The following diagram illustrates the conversion from floating point (fp16) to high-precision block floating point (in this example, 2 x INT9-BFP).
Since the block floating point block alignment step uses a mantissa width larger than the fp16 mantissa, there is little to no loss of precision.
The only situation in which the high-precision blocked values lose mantissa precision relative to the fp16 inputs occurs when values of very different magnitude (i.e. having very different exponents) are blocked together. In this situation, a large bit shift is required to block align the mantissas, which can cause some low-precision bits of smaller values in the block to be lost. The 7th blocked value in the diagram illustrates this case.

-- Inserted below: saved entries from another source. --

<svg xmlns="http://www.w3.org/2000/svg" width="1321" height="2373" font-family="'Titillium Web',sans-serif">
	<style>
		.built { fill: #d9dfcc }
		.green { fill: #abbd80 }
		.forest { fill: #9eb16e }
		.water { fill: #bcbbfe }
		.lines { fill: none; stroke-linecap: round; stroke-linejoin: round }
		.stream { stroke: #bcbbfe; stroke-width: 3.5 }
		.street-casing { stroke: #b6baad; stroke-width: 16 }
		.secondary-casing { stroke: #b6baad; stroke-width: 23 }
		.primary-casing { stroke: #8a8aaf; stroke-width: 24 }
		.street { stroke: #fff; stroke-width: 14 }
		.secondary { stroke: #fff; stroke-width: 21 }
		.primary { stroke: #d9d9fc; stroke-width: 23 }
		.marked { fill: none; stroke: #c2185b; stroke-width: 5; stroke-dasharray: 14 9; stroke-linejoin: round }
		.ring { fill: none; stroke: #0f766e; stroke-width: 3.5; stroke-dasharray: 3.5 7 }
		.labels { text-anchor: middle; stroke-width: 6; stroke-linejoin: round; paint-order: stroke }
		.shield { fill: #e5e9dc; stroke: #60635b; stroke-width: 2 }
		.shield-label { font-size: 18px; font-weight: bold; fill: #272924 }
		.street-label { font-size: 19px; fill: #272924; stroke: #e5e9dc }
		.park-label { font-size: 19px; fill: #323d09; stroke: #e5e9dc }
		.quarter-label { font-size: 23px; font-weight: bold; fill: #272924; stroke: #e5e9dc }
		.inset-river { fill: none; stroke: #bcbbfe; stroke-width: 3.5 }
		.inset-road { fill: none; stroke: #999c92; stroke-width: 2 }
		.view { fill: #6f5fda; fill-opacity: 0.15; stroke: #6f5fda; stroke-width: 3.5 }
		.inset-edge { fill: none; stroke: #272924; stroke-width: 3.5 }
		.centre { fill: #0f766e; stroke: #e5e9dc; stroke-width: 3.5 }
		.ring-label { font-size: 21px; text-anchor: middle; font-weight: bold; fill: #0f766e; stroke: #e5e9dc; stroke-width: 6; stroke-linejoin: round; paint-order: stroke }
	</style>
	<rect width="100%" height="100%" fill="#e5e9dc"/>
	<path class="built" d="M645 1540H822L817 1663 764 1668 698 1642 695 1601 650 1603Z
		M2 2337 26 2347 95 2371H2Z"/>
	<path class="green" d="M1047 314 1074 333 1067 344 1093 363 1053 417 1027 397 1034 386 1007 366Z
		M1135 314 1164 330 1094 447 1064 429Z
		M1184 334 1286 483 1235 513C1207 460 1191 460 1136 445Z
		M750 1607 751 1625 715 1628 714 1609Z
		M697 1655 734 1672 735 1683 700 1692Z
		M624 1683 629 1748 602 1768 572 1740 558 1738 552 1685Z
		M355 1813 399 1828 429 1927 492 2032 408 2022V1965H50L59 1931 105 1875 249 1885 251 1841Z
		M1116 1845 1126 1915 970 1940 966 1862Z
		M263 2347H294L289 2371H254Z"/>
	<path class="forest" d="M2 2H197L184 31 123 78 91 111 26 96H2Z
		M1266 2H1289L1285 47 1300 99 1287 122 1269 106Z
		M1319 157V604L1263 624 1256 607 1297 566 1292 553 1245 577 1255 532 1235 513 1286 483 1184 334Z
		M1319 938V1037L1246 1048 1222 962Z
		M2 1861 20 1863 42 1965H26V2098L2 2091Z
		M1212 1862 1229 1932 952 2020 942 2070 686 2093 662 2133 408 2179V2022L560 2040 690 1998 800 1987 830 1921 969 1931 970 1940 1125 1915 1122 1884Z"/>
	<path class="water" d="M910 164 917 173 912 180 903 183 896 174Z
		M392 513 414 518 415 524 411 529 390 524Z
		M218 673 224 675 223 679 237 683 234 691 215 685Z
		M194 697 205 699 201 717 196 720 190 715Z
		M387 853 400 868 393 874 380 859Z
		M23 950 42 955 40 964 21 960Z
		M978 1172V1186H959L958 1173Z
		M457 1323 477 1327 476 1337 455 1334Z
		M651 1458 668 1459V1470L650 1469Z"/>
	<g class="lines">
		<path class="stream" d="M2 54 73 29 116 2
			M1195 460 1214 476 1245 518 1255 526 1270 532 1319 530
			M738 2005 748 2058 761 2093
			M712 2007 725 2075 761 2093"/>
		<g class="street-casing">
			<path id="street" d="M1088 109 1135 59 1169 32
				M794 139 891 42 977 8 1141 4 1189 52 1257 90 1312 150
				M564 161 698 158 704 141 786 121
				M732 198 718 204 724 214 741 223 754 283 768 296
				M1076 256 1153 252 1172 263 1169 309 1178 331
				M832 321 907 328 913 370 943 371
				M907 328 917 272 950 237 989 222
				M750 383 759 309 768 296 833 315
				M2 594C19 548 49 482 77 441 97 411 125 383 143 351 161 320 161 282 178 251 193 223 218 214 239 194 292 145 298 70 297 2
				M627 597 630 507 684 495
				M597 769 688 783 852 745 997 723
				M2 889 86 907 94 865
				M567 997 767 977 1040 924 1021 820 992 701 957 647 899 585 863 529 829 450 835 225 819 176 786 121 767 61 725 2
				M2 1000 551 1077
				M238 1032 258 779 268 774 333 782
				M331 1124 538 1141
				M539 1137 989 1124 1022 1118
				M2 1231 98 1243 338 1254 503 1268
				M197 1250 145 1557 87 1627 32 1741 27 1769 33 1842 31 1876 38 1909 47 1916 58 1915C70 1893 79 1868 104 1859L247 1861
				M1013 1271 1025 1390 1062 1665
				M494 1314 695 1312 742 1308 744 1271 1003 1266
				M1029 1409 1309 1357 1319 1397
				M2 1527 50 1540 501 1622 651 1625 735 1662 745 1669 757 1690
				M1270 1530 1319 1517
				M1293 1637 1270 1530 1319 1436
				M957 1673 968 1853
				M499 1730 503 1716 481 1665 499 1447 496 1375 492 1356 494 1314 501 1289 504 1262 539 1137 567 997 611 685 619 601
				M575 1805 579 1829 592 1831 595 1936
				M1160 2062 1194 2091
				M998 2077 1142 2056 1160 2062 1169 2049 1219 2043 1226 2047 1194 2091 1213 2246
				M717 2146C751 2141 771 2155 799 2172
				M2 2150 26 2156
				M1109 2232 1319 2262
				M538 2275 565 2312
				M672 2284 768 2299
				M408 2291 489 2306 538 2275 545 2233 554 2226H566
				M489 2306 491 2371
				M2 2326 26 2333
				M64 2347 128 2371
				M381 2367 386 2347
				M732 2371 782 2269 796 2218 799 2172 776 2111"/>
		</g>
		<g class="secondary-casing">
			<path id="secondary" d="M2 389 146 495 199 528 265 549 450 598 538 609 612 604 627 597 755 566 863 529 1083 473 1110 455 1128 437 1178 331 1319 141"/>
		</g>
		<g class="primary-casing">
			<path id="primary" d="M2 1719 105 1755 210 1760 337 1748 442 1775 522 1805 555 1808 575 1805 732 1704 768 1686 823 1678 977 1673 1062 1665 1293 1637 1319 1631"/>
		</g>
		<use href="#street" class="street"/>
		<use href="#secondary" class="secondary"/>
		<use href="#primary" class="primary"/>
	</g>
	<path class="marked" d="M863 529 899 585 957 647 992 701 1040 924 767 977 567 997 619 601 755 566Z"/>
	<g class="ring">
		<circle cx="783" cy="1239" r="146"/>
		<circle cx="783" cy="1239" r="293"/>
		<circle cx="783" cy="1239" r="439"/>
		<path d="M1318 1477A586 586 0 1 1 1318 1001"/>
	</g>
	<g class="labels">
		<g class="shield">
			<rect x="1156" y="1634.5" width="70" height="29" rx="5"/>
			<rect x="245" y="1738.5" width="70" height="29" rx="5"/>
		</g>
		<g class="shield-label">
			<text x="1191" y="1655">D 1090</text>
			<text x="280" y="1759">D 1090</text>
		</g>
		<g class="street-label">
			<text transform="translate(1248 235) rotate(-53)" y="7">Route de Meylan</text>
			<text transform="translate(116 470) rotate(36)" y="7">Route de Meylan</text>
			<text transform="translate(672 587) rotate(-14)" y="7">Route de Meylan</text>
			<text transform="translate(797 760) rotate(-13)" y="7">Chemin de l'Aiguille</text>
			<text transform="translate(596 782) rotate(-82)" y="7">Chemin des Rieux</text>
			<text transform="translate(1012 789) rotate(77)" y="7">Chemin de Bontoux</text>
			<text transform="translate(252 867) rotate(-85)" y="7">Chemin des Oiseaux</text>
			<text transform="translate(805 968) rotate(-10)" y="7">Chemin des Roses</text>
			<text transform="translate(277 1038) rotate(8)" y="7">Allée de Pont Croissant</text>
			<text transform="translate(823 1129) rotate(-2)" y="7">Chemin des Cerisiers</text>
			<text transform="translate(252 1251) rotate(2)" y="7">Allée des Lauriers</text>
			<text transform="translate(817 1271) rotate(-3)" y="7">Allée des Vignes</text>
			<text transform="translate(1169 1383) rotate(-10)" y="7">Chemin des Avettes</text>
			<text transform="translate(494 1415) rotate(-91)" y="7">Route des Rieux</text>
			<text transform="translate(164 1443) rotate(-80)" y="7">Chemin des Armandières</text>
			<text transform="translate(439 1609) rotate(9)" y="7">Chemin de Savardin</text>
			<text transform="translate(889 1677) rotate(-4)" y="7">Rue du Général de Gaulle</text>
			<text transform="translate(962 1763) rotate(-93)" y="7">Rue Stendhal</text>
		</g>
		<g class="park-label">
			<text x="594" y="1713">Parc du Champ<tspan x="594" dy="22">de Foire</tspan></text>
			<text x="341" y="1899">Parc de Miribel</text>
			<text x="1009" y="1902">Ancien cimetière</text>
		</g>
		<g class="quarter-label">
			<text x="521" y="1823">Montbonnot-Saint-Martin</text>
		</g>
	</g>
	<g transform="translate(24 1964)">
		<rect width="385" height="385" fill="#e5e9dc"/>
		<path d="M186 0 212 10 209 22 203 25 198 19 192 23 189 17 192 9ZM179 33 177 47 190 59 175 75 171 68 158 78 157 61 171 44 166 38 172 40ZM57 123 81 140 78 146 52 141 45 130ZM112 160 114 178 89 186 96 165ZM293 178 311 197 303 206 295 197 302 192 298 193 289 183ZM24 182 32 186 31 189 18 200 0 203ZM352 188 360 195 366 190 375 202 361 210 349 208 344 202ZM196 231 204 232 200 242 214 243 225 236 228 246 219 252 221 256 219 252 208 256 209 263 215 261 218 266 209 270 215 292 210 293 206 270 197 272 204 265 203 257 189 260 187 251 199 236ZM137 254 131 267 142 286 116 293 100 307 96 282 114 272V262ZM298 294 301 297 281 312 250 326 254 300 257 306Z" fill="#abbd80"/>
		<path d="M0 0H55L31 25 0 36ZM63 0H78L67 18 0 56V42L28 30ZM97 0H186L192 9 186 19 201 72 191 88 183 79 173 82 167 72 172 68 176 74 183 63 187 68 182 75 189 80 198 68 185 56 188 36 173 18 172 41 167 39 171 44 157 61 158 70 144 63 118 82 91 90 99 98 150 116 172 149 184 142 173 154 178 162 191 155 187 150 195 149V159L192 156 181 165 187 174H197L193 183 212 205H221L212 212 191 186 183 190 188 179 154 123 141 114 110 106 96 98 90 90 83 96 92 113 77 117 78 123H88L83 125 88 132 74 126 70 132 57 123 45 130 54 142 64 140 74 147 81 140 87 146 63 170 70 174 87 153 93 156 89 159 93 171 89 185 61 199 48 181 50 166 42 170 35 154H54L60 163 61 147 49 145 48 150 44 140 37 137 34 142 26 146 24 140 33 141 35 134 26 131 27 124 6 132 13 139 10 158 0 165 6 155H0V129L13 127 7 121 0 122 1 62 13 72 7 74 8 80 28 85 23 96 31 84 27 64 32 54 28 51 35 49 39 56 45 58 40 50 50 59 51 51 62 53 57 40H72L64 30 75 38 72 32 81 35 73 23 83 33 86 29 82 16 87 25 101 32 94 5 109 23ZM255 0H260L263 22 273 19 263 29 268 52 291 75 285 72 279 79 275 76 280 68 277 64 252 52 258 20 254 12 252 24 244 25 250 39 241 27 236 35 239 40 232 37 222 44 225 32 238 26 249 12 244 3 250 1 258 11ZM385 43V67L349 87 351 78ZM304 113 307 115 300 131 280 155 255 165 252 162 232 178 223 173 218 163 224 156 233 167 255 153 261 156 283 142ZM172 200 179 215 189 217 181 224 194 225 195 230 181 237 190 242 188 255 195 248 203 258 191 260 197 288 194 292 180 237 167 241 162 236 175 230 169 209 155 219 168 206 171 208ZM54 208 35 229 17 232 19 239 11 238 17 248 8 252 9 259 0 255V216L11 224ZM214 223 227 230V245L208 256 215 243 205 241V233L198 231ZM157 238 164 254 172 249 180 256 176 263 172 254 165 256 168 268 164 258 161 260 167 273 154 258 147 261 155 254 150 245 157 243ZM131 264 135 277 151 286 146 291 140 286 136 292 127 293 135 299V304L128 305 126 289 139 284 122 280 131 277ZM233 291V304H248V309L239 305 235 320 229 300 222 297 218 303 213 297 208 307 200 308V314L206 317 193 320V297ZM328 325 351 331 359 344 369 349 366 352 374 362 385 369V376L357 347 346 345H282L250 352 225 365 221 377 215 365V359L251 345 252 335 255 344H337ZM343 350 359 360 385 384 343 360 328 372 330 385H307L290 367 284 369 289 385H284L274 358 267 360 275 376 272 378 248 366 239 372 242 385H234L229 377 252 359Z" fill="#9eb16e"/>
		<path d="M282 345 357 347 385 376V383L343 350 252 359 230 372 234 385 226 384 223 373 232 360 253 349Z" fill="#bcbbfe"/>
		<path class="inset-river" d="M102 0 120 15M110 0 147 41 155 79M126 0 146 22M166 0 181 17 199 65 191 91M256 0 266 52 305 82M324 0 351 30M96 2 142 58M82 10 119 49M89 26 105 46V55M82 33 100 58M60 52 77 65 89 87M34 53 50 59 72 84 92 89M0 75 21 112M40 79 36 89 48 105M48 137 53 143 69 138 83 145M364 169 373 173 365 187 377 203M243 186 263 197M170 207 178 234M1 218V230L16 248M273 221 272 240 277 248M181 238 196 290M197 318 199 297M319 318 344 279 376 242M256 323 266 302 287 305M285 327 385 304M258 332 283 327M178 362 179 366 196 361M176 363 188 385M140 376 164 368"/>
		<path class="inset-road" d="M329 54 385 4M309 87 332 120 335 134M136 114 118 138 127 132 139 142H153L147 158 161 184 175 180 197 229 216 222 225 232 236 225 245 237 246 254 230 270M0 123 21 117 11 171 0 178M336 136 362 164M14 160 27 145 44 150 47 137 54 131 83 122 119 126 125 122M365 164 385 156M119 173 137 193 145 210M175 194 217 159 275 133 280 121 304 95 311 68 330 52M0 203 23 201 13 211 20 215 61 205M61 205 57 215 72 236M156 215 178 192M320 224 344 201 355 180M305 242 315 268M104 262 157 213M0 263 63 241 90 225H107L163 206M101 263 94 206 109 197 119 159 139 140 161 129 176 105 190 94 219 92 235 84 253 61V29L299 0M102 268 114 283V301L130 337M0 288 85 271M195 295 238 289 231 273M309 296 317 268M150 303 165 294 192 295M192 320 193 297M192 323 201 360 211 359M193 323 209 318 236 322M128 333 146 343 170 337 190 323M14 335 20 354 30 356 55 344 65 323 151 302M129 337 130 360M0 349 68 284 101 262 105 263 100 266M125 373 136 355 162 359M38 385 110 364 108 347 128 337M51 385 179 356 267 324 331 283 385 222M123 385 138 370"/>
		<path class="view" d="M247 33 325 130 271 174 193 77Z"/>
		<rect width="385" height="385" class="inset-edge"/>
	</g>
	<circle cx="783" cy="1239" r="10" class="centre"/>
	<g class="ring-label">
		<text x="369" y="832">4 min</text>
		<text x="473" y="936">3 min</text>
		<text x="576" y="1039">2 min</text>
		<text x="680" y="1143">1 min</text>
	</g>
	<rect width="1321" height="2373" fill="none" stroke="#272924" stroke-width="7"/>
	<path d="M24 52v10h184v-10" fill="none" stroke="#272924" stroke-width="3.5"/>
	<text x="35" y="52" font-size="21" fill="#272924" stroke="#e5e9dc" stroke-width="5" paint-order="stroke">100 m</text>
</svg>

Using the high precision block floating point numerical decomposition, a PE array parameterized to handle INT9-BFP can perform convolutions at INT17-BFP precision on select layers. The table below summarizes what "high precision BFP" entails for different FPGA AI Suite IP arch_precision parameter values.
arch_precision |
Block floating point |
High precision BFP |
|---|---|---|
FP11 |
INT7-BFP |
INT13-BFP(not supported) |
FP12AGX |
INT8-BFP |
INT15-BFP |
FP13AGX |
INT9-BFP |
INT17-BFP |
FP16 |
INT12-BFP |
INT23-BFP(not supported) |
A high-precision convolution layer has 4x the computational cost of a default precision convolution layer. With high precision BFP decomposition, both features and filters are represented as the sum of two terms. The resulting feature-filter product of sums has four terms.
The computational cost can be reduced by using high precision BFP for only the features, leaving the filters at default precision. Such a layer has 2x the computational cost of a default precision layer.